----- Records for the task
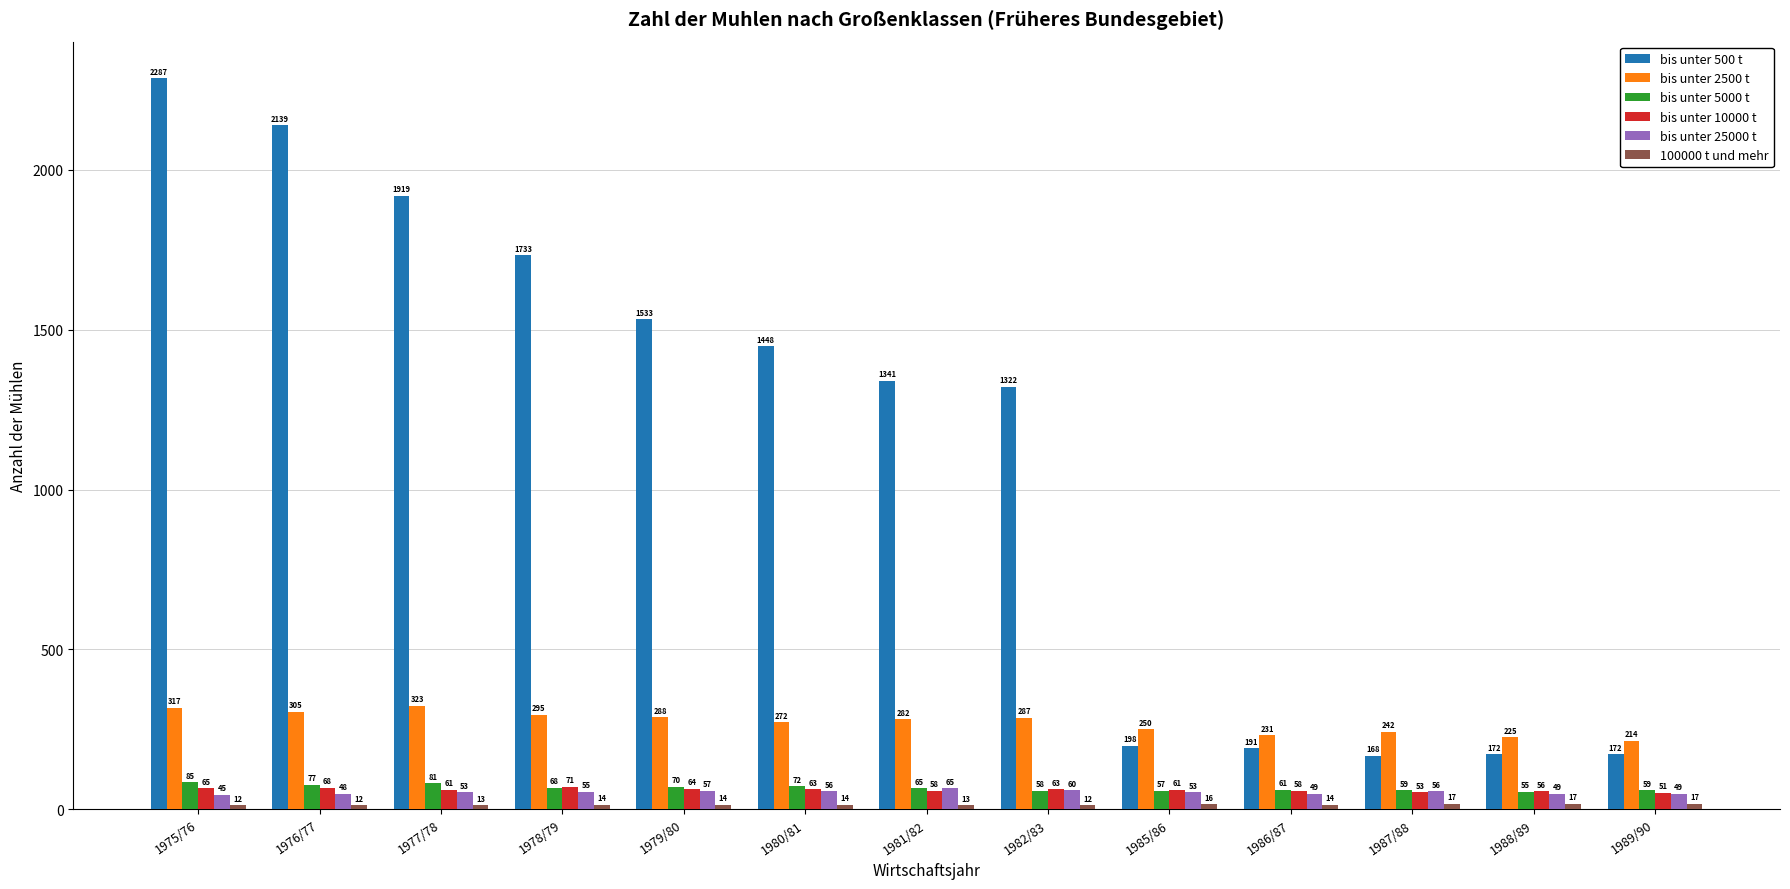

What is the difference between the second highest and second lowest values in the bis unter 25000 t series?

12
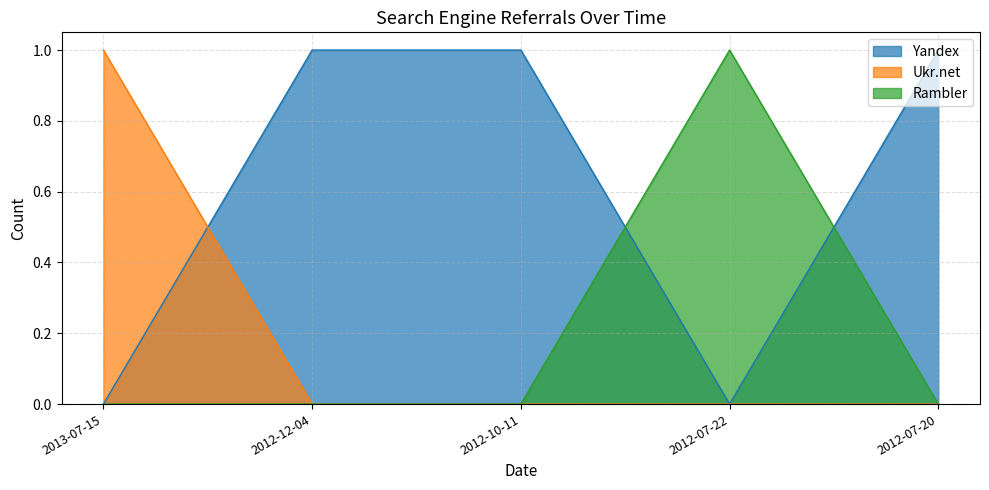

What are all the series names shown in the legend?

Yandex, Ukr.net, Rambler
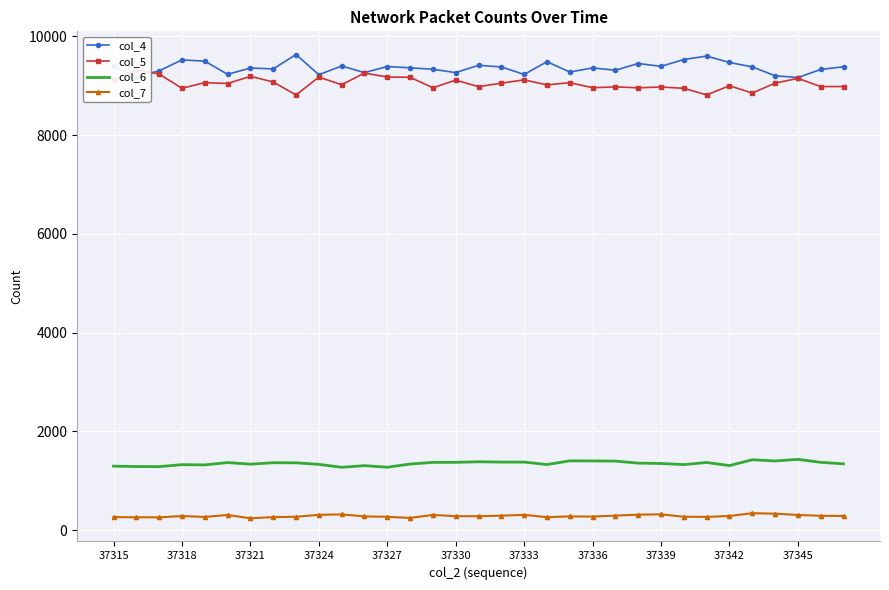

True or false: col_7 and col_5 cross at least once.

False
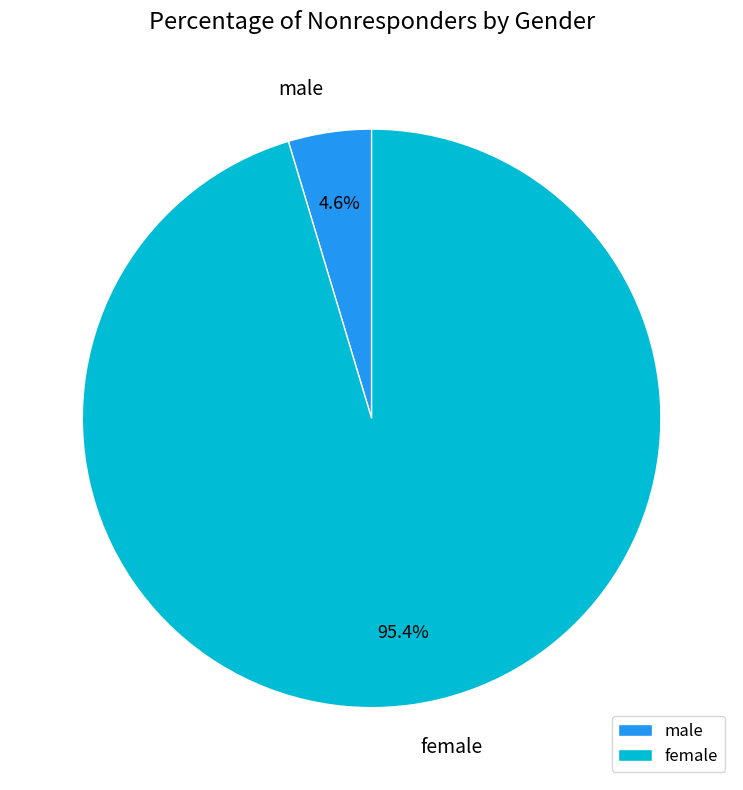

Is it true that female is 89% of the pie?

False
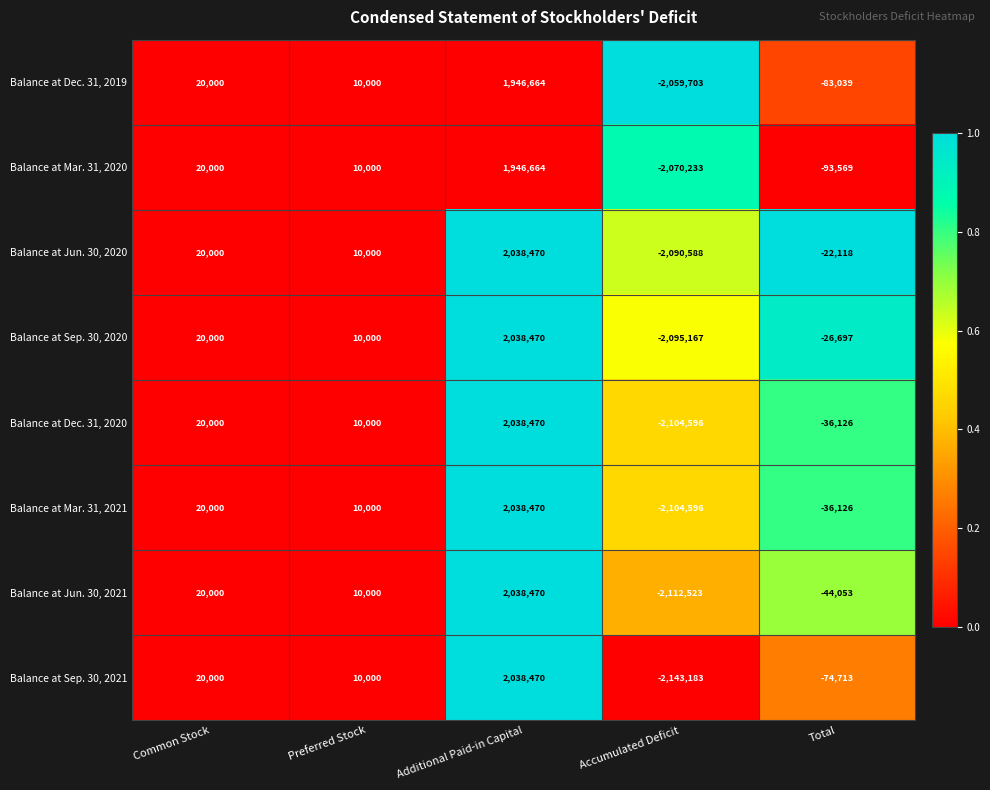

Which category has the lowest value across all series?

Accumulated Deficit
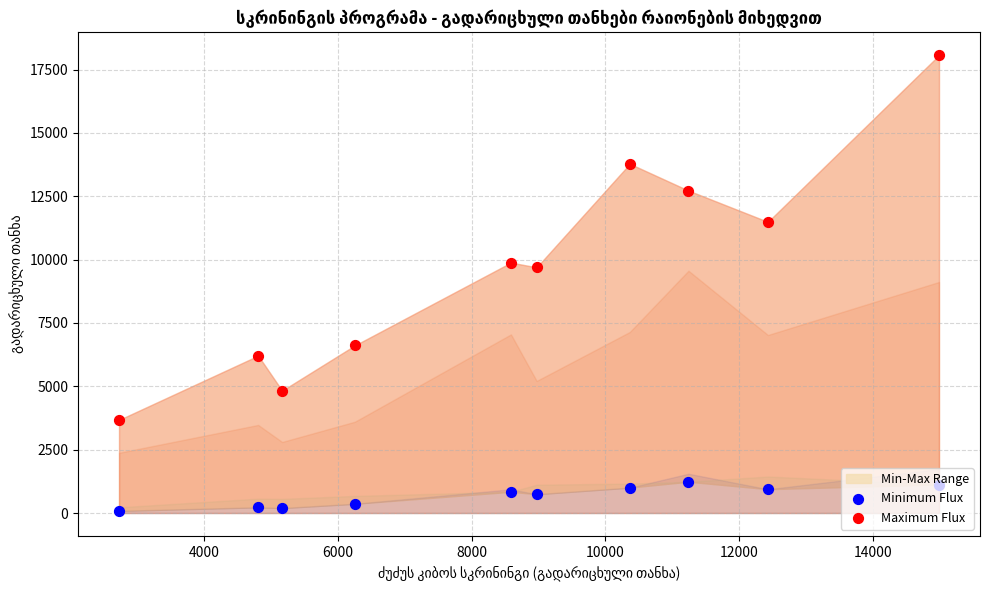

Which series has the largest total across all categories?

Maximum Flux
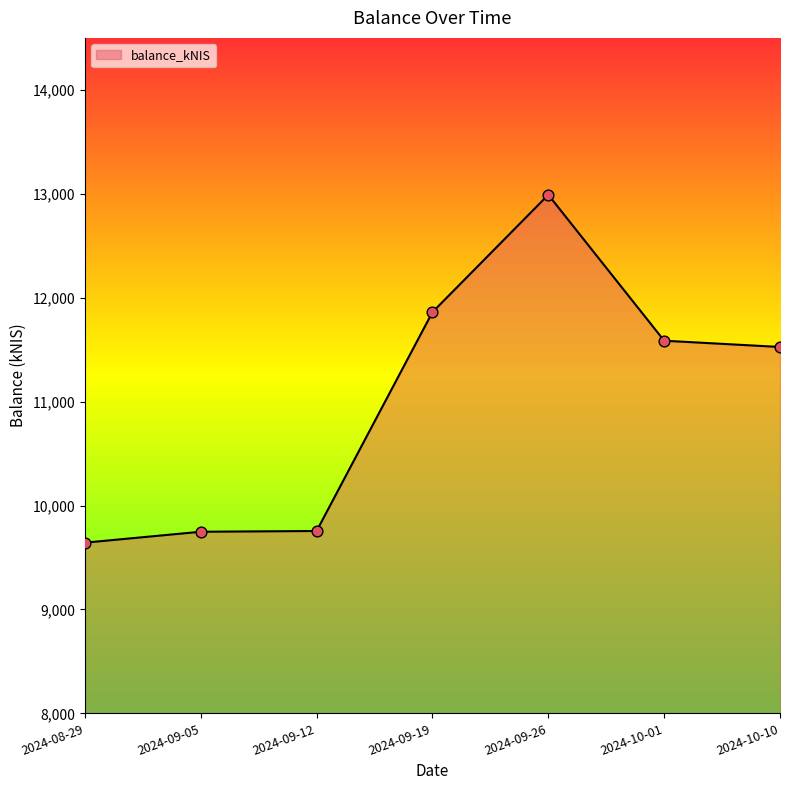

Which has a higher value, 2024-09-19 or 2024-08-29?

2024-09-19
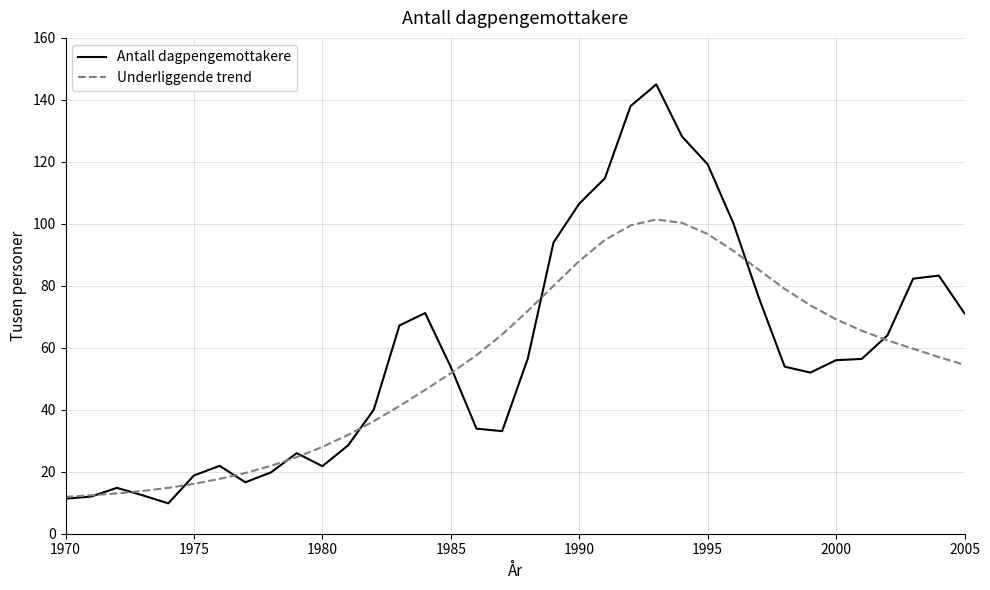

What is the maximum value shown in the chart?

145.0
----------
Task item: Convert the records above into a JSON list of strings with one string per line. Leave out blank lines and the pictures.

Reply to the exercise:
[
  "What is the difference between the second highest and second lowest values in the bis unter 25000 t series?",
  "12",
  "What are all the series names shown in the legend?",
  "Yandex, Ukr.net, Rambler",
  "True or false: col_7 and col_5 cross at least once.",
  "False",
  "Is it true that female is 89% of the pie?",
  "False",
  "Which category has the lowest value across all series?",
  "Accumulated Deficit",
  "Which series has the largest total across all categories?",
  "Maximum Flux",
  "Which has a higher value, 2024-09-19 or 2024-08-29?",
  "2024-09-19",
  "What is the maximum value shown in the chart?",
  "145.0"
]